The Left alliance however, said that they believed in liquor abstinence instead of total prohibition. But the government has not come up with an unambiguous and transparent liquor policy even after nine months in power. The Finance Minister, the Excise Minister and others concerned have hinted that the government’s stance on the matter would be made clear in the next budget. The Left government that was forced to withdraw its request after initially demanding more clarity on the SC order, should first clearly inform the people about its policy.
There have been a series of flip-flops on the part of the LDF over the liquor policy. The stand that liquor abstinence was the way to go and not total prohibition leads to confusion and scepticisms. Those who abstain from consuming liquor cannot be compelled in any way to devour it. If the effective way for liquor abstention was making it unavailable, then steps should be taken to curb the availability of liquor. The verdict of the apex court in December is therefore welcome in this regard. Drinking is the main reason for the escalating road accidents in the country. If the sale of alcohol is banned at least along the state and national highways, the number of loss of human lives could be drastically cut down. The court order is the consequence of this accurate analysis.Beer, wine and toddy should be proved as non-intoxicants, if they have to be exempted from the ban.
But the reality is much grim. Kerala stands first in liquor consumption in India. The majority of those consuming liquor buy local toddy, wine and beer and not the expensive foreign brands. If these are excluded from the classification of hard liquor, the ban would be a mockery. The dangerous chemicals used to harden alcohol and wine are copiously available as well. Since the large part of the state and national highways pass through the corporations and municipalities, exempting them from the ban would further weaken the proposal. The state government’s apparent loss of revenue is justifiable. But studies and experiences prove that it’s trivial when compared to the losses caused by liquor tragedies.
Therefore the liquor policy of the present government should be to cut down the production, sale and availability of liquor as much as possible in order to ensure public welfare, peace in families and wellbeing of future generations.

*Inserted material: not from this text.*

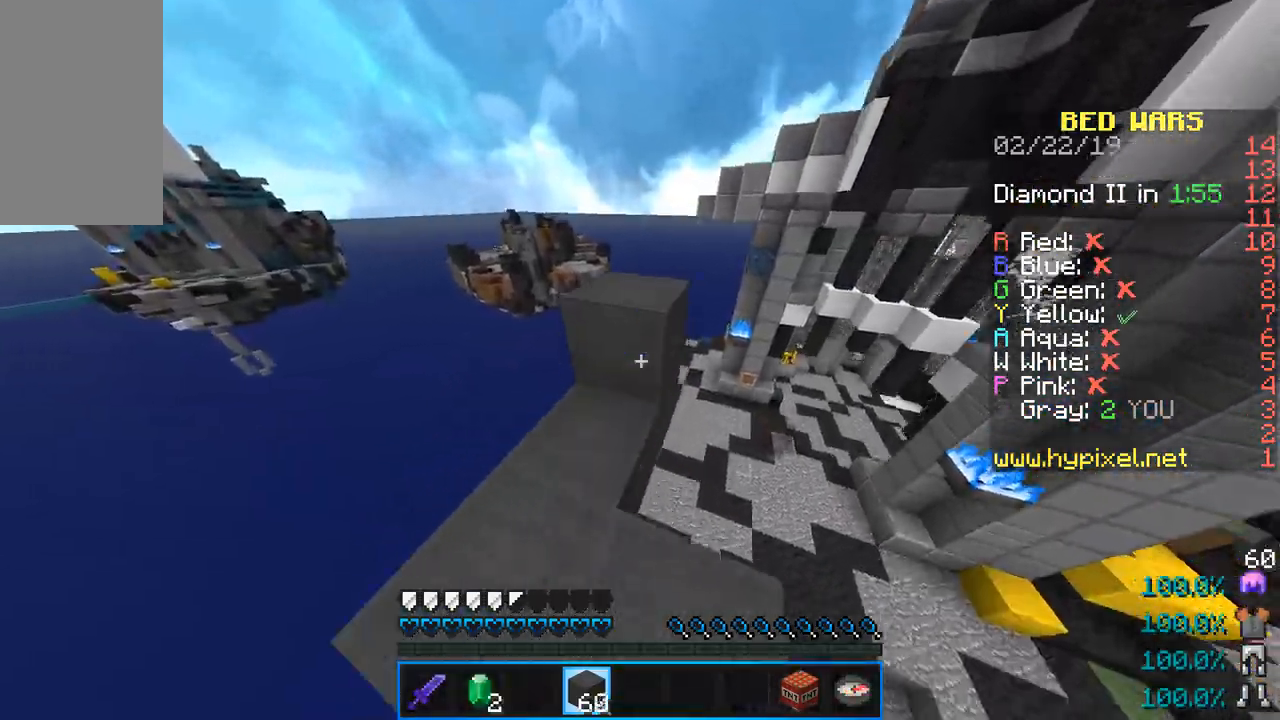
{"keys": ["a", "d", "s", "sneak"], "mouse": [], "events": [[17, "d", "down"], [33, "mouse_right", "up"], [67, "space", "up"], [200, "sneak", "down"], [284, "w", "up"], [384, "s", "down"], [500, "a", "down"]]}
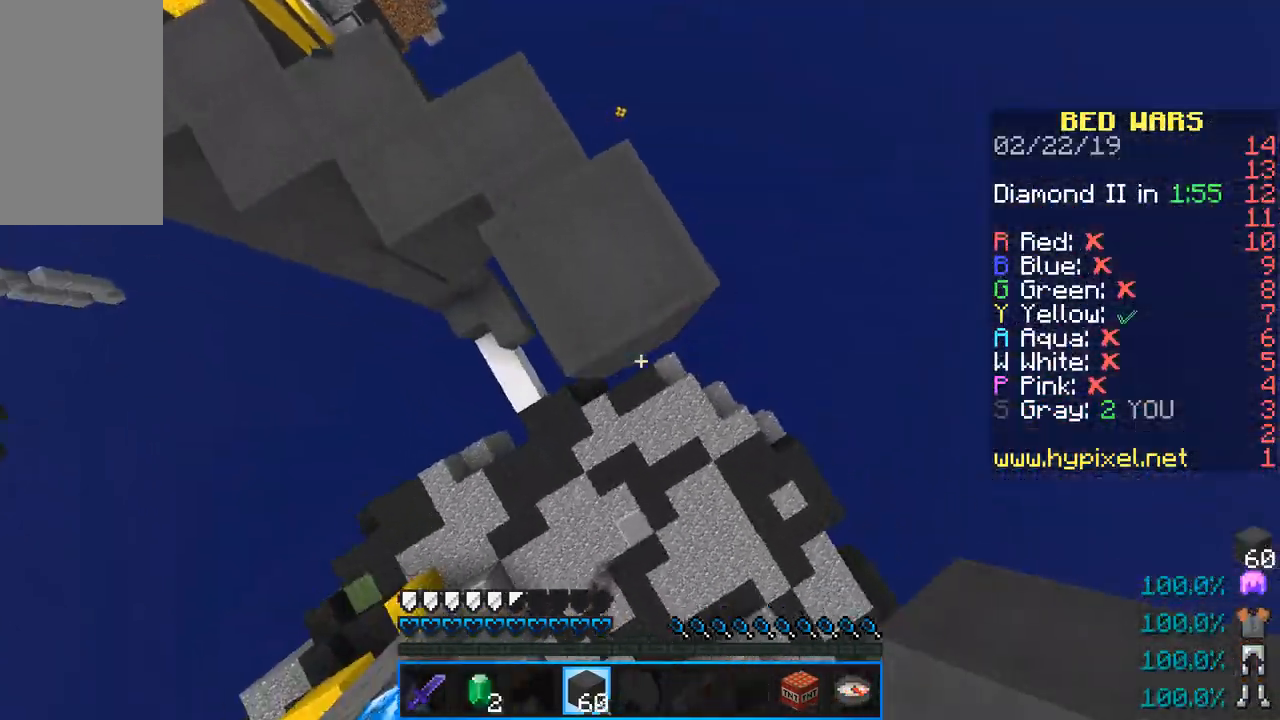
{"keys": ["d", "s"], "mouse": ["right"], "events": [[67, "space", "down"], [100, "mouse_right", "down"], [217, "sneak", "up"], [234, "space", "up"], [367, "a", "up"]]}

Else the Pinarayi government should take extreme measures like withdrawing the liquor ban implemented by the EMS government in 1967. It would then ensure huge revenue for the government, support of the alcoholics, bulky donations by the abkaris and monthly toll for the leaders.
At the same time, it could face severe opposition from the housewives who desire peace, the anti-liquor outfits and religious leaders and organisations. Let the government make clear its stand on liquor policy carefully analyzing the pros and cons. The present uncertainty and evasion isn’t expected of a steadfast government.